Problem requirements: Each line from the one holding "ONLINE STORE" to the last line below must be written out exactly, with no other output.

Material provided:
※ ※ ※

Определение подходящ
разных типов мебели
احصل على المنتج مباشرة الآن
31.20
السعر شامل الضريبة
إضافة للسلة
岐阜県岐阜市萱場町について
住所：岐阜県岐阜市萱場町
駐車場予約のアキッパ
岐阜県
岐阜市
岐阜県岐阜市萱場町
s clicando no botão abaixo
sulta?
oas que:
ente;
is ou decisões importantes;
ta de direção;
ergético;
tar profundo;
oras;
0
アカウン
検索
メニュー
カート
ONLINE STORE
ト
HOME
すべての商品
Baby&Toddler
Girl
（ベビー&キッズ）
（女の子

※ ※ ※

Solution:
ONLINE STORE
ト
HOME
すべての商品
Baby&Toddler
Girl
（ベビー&キッズ）
（女の子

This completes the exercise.